Scenario: I wrote iptables
rules for a host where a DPI engine is watching Netfilter queues: firewall rules enqueue traffic incoming to this host into different Netfilter queues depending on whether traffic is coming from a certain ipset
of mine.
In the FORWARD
chain, all connections are enqueued in different NFQUEUES
: DPI engine is watching in userspace queues the packets sent by iptables, if a forbidden connection is observed it marks the packet with a special value; DPI engine reinsert forbidden packets in the stack; in the POSTROUTING
chain I check if connections are marked with that special value, if so I DROP
them.
It is all working fine, but...
Problem: the DPI engine is fine, but not perfect: sometimes,
- traffic that should be identified as forbidden is not identified as such and therefore it is not blocked;
- forbidden traffic is blocked but not immediately, and a forbidden connection in the meanwhile may open another connection (
RELATED
, according to the conntrack machine) that is not marked as forbidden, but I'd like to block the related connection as well.

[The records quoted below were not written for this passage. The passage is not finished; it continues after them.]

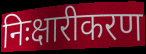
निःक्षारीकरण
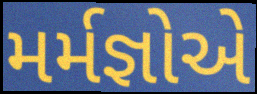
મર્મજ્ઞોએ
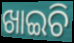
ଖାଇଚି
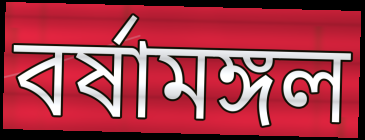
বর্ষামঙ্গল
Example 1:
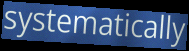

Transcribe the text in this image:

systematically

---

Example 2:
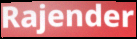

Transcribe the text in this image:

Rajender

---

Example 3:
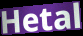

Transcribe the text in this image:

Hetal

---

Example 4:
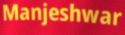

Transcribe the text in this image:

Manjeshwar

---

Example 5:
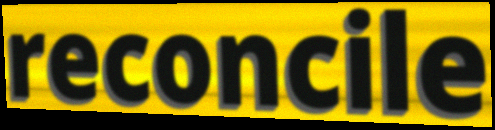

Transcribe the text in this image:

reconcile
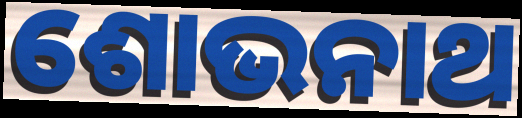
ଶୋଭନାଥ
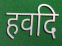
हवदि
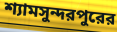
শ্যামসুন্দরপুরের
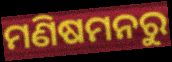
ମଣିଷମନରୁ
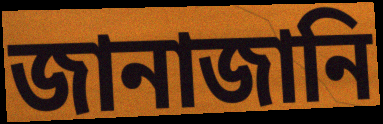
জানাজানি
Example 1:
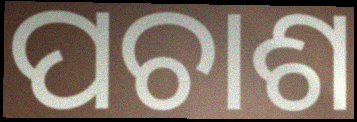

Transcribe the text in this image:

ପଚାଶ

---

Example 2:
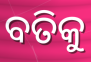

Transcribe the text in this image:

ବତିକୁ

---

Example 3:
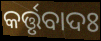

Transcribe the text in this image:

କର୍ତ୍ତୃବାଦଃ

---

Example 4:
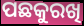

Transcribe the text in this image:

ପଛକୁରଖି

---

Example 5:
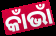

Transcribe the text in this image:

କାଁଭାଁ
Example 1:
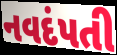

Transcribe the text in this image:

નવદંપતી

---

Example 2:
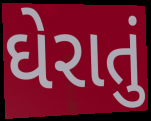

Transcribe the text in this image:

ઘેરાતું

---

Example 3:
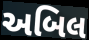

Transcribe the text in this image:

અબિલ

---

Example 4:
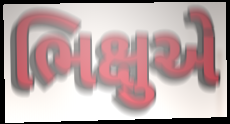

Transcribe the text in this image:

ભિક્ષુએ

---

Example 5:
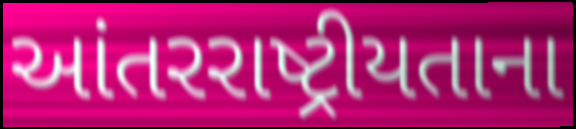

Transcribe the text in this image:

આંતરરાષ્ટ્રીયતાના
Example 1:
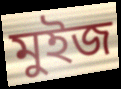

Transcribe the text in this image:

মুইজ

The second case is the one where I want to take action: as an example for case 2, imagine that DPI engine wants to block YouTube but he's not managing to do it rapidly; it lets YouTube connection to open another connection which is labeled as SSL from DPI engine; DPI engine finally blocks YouTube, but the SSL connection is wild and free to go; I can't tell the DPI engine to block SSL connections, regardless of what connections did open them.
Considerations: as explained in Scenario, packets coming in POSTROUTING
chain may be marked with 0 (which is the default value, so DPI engine took no action) or with that special value (DPI engine saw a forbidden connection and marked it): a simple
iptables -t mangle -A POSTROUTING -m mark --mark DROPVALUE -j DROP
is almost always enough, but in Problem section I wrote that connections RELATED to the forbidden ones but are not seen as such by DPI engine, because even if they were created by a forbidden connection, its protocol is not blacklisted and because of this they are not seen as forbidden.
This is right because I can't blacklist SSL
and HTTPS
.
I need to block connections RELATED
to forbidden ones: RELATED
and ESTABLISHED
(if I understood well) do not refer to particular connections but I need to refer to forbidden connections.
Question: is it possible to drop connections RELATED
to connections to drop (or already dropped) in iptables
?
Or some hack with conntrack
is necessary?
Thanks in advance for any suggestion.